I've been looking again at your beautiful photos Rudi. And I have been trying to formulate some response.
Obviously the web design is very fine. My only response there is that I have finally taken the 'next' step in the recent update of my own main Web page. I've done the 'Apple' thing and dropped off those who haven't kept pace with technology.
For some reason you have chosen 820x552 frame size, although the individual pics seem smaller than that. For my screen that is too small.
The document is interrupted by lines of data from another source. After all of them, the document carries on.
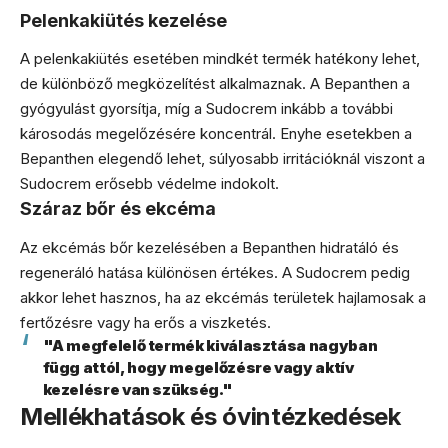
Pelenkakiütés kezelése
A pelenkakiütés esetében mindkét termék hatékony lehet,
de különböző megközelítést alkalmaznak. A Bepanthen a
gyógyulást gyorsítja, míg a Sudocrem inkább a további
károsodás megelőzésére koncentrál. Enyhe esetekben a
Bepanthen elegendő lehet, súlyosabb irritációknál viszont a
Sudocrem erősebb védelme indokolt.
Száraz bőr és ekcéma
Az ekcémás bőr kezelésében a Bepanthen hidratáló és
regeneráló hatása különösen értékes. A Sudocrem pedig
akkor lehet hasznos, ha az ekcémás területek hajlamosak a
fertőzésre vagy ha erős a viszketés.
"A megfelelő termék kiválasztása nagyban
függ attól, hogy megelőzésre vagy aktív
kezelésre van szükség."
Mellékhatások és óvintézkedések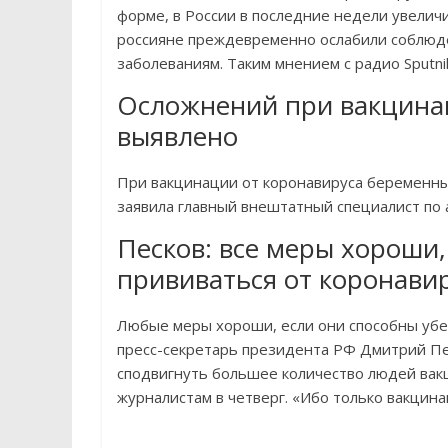
форме, в России в последние недели увелич
россияне преждевременно ослабили соблюде
заболеваниям. Таким мнением с радио Sputn
Осложнений при вакцина
выявлено
При вакцинации от коронавируса беременны
заявила главный внештатный специалист по 
Песков: все меры хороши
прививаться от коронави
Любые меры хороши, если они способны убед
пресс-секретарь президента РФ Дмитрий Пе
сподвигнуть большее количество людей вак
журналистам в четверг. «Ибо только вакцина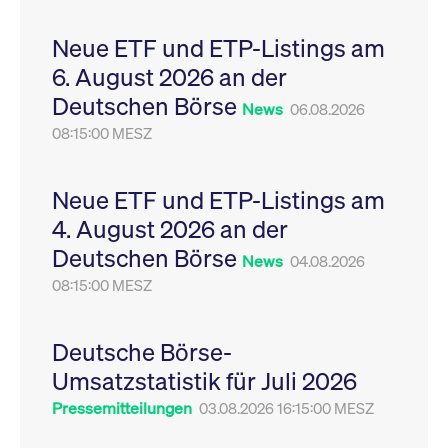
Leistung der Website
VISITOR_PRIVACY_METADATA
YouTube
6
Dieses Cookie dient 
zu messen. Es handelt
.youtube.com
Monate
Speicherung der
Neue ETF und ETP-Listings am
sich um ein Muster-
Einwilligungs- und
Cookie, bei dem auf
Datenschutzbestim
6. August 2026 an der
das Präfix _pk_ses
des Nutzers für ihre
eine kurze Reihe von
Interaktion mit der W
Deutschen Börse
Zahlen und
Es erfasst Daten über
News
06.08.2026
Buchstaben folgt, bei
Einwilligung des Bes
der es sich vermutlich
08:15:00 MESZ
in Bezug auf verschi
um einen
Datenschutzrichtlini
Referenzcode für die
-einstellungen, um
Domain handelt, die
sicherzustellen, dass 
das Cookie setzt.
Präferenzen in zukünf
Neue ETF und ETP-Listings am
Sitzungen geehrt wer
4. August 2026 an der
Deutschen Börse
News
04.08.2026
08:15:00 MESZ
Deutsche Börse-
Umsatzstatistik für Juli 2026
Pressemitteilungen
03.08.2026 16:15:00 MESZ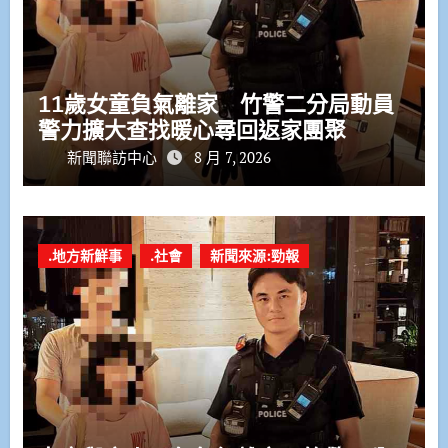
11歲女童負氣離家 竹警二分局動員
警力擴大查找暖心尋回返家團聚
新聞聯訪中心
8 月 7, 2026
.地方新鮮事
.社會
新聞來源:勁報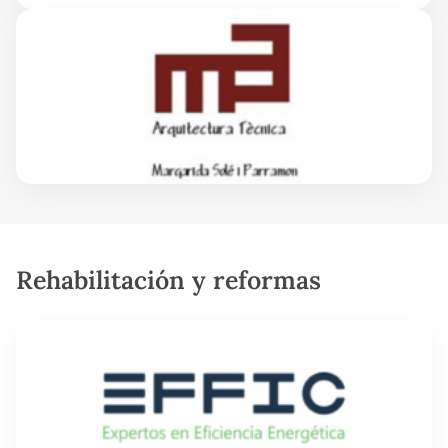
Rehabilitación y reformas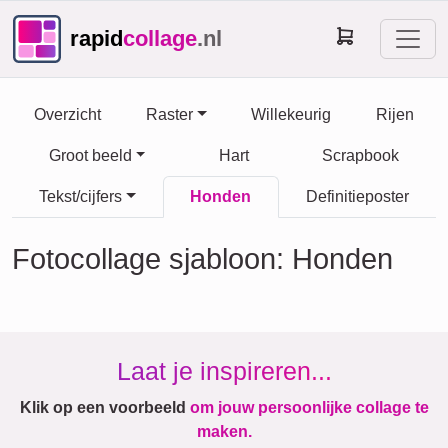
rapid
collage
.nl
Overzicht
Raster
Willekeurig
Rijen
Groot beeld
Hart
Scrapbook
Tekst/cijfers
Honden
Definitieposter
Fotocollage sjabloon: Honden
Laat je inspireren...
Klik op een voorbeeld
om jouw persoonlijke collage te
maken.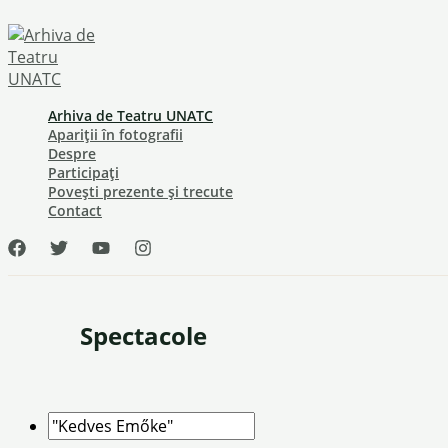
Skip
to
content
Arhiva de Teatru UNATC
Apariții în fotografii
Despre
Participați
Povești prezente și trecute
Contact
Spectacole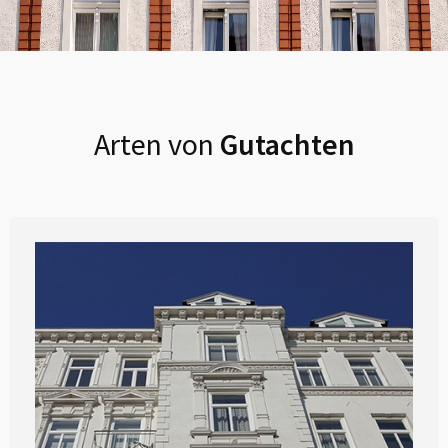
Arten von
Gutachten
I know there are many (like V) who are still on the old 640 screens, and many on the old 800 screens, but if we are to really share stuff across the internet, we have to finally leave the legacy systems behind - or so I argue.
The latest resolution for my Flash movies on my own site are now 1280x750, and the files are 700MB to 1Gb. If that is too much I direct people to my YouTube site. The Internet world is changing.
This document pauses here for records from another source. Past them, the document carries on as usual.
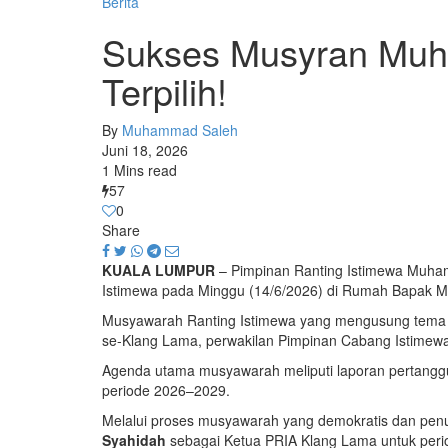
Berita
Sukses Musyran Muha
Terpilih!
By
Muhammad Saleh
Juni 18, 2026
1 Mins read
57
0
Share
KUALA LUMPUR
– Pimpinan Ranting Istimewa Muham
Istimewa pada Minggu (14/6/2026) di Rumah Bapak M
​Musyawarah Ranting Istimewa yang mengusung tem
se-Klang Lama, perwakilan Pimpinan Cabang Istimew
​Agenda utama musyawarah meliputi laporan pertang
periode 2026–2029.
​Melalui proses musyawarah yang demokratis dan pe
Syahidah
sebagai Ketua PRIA Klang Lama untuk per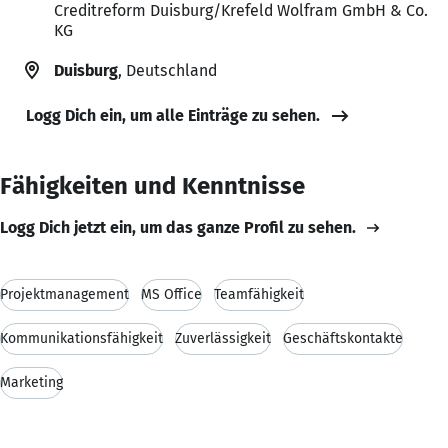
Creditreform Duisburg/Krefeld Wolfram GmbH & Co.
KG
Duisburg
, Deutschland
Logg Dich ein, um alle Einträge zu sehen.
Fähigkeiten und Kenntnisse
Logg Dich jetzt ein, um das ganze Profil zu sehen.
Projektmanagement
MS Office
Teamfähigkeit
Kommunikationsfähigkeit
Zuverlässigkeit
Geschäftskontakte
Marketing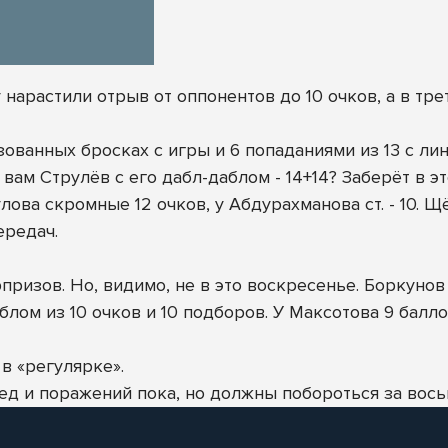
арастили отрыв от оппонентов до 10 очков, а в тре
ованных бросках с игры и 6 попаданиями из 13 с ли
вам Струлёв с его дабл-даблом - 14+14? Заберёт в э
ова скромные 12 очков, у Абдурахманова ст. - 10. Щ
ередач.
ризов. Но, видимо, не в это воскресенье. Боркунов п
блом из 10 очков и 10 подборов. У Максотова 9 балло
в «регулярке».
д и поражений пока, но должны побороться за вось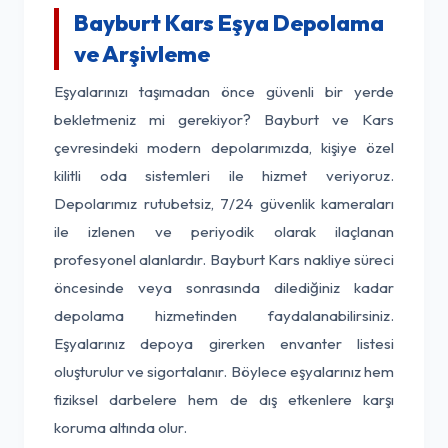
Bayburt Kars Eşya Depolama
ve Arşivleme
Eşyalarınızı taşımadan önce güvenli bir yerde
bekletmeniz mi gerekiyor? Bayburt ve Kars
çevresindeki modern depolarımızda, kişiye özel
kilitli oda sistemleri ile hizmet veriyoruz.
Depolarımız rutubetsiz, 7/24 güvenlik kameraları
ile izlenen ve periyodik olarak ilaçlanan
profesyonel alanlardır. Bayburt Kars nakliye süreci
öncesinde veya sonrasında dilediğiniz kadar
depolama hizmetinden faydalanabilirsiniz.
Eşyalarınız depoya girerken envanter listesi
oluşturulur ve sigortalanır. Böylece eşyalarınız hem
fiziksel darbelere hem de dış etkenlere karşı
koruma altında olur.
The majority of the pictures are 800x532, I'm not entirely sure why the height is so weird. I had a collection of random images, and some of them were cropped strangely. When I decided to create the galleries I resized them to fit a 800x600px box.
I'm not too worried because these are just a demo galleries. Once I have the website I will have some standard size. Though sometimes when I crop images I just ignore any common sense and stop worrying about the ratio.
Don't get your hopes high, probably I will keep the 800x600 size.
You cannot talk about picture resolution and bring up videos as an example.
Right now I have a 1366x768 resolution monitor. It is high resolution, but guess what? I cannot make the pictures large because it's a 16:9 monitor. I could make a 720p (HD) image if I had a standard 1280x960 (4:3) or 1280x1024 (5:4) monitor. But I can't. If I make the image 720px high, I have to scroll the browser window.
Watching your 1250x750 video is an entirely different scenario.
In 2010 the sale of portable computers surpassed those of desktop pc. 99% of the portable computers have a 16:9 ratio monitor, because they are optimized to watch videos on them. This means that there are more people with widescreen monitors then standard 4:3.
Look at all the pictures on your wall. How many are "widescreen"? Probably none. Because in the earlier days film cameras were taking 4:3 pictures, and so do the digital ones. Thanks to the cinema and video business, the pixels are growing but the screen real estate just shrunk a lot. Whenever I put a picture a wallpaper I have two black stripes on the edge. 16:9 sucks!
But regardless of the ratio, there is another trend. In a couple of years, you will be browsing the internet from your handheld device. Your tablet pc, smartphone, electronic paper device, whatnot. The screens on these are even smaller, and it is unlikely to have resolutions larger then 1024x768 (this is the 10" iPad now).
In the picture business it makes more sense having a small resolution gallery and point the users to the individual high resolution images, if they want to see them.
And don't even get me started with the Internet world. I am doing web design, I work in the headquarters of an phone carrier who is also ISP, and I am using a 64KB/s internet connection. Besides the design of the pages, I'm also in charge of content management - importing them from the providers into our database. So when Universal puts 2 TB worth of mp3's on our FTP server I just scratch my head, raise my hands and give up. It would take weeks just to download it.